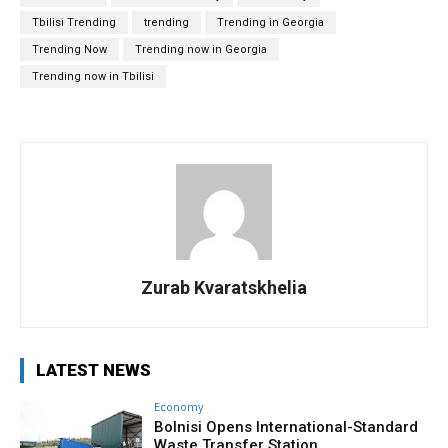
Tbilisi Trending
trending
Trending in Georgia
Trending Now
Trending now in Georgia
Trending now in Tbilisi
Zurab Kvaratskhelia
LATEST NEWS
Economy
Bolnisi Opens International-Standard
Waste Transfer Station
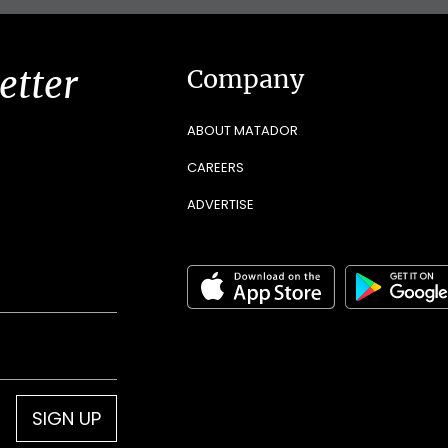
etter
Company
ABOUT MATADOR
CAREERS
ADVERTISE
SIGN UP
•••••
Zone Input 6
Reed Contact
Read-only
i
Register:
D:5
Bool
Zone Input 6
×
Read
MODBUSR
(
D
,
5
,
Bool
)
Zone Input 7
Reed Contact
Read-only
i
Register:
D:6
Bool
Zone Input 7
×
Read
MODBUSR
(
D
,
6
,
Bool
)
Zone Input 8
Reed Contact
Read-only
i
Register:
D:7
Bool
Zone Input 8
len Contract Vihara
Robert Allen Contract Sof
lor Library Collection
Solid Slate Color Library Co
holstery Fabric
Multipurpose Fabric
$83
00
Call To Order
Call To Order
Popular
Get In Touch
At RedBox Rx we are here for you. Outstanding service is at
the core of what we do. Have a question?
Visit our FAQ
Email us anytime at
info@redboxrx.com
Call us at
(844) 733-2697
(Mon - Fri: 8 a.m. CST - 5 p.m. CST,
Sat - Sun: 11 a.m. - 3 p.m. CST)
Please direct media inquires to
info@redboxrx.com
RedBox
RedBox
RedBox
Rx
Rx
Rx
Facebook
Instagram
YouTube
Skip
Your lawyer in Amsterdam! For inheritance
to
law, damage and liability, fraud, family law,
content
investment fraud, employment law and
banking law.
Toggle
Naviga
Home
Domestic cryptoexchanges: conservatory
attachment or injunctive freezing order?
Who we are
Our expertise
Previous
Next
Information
•••••
From the listing above, pull out each line that contains the string "Georgia".

→ **Solved exercise**
Trending in Georgia
Trending now in Georgia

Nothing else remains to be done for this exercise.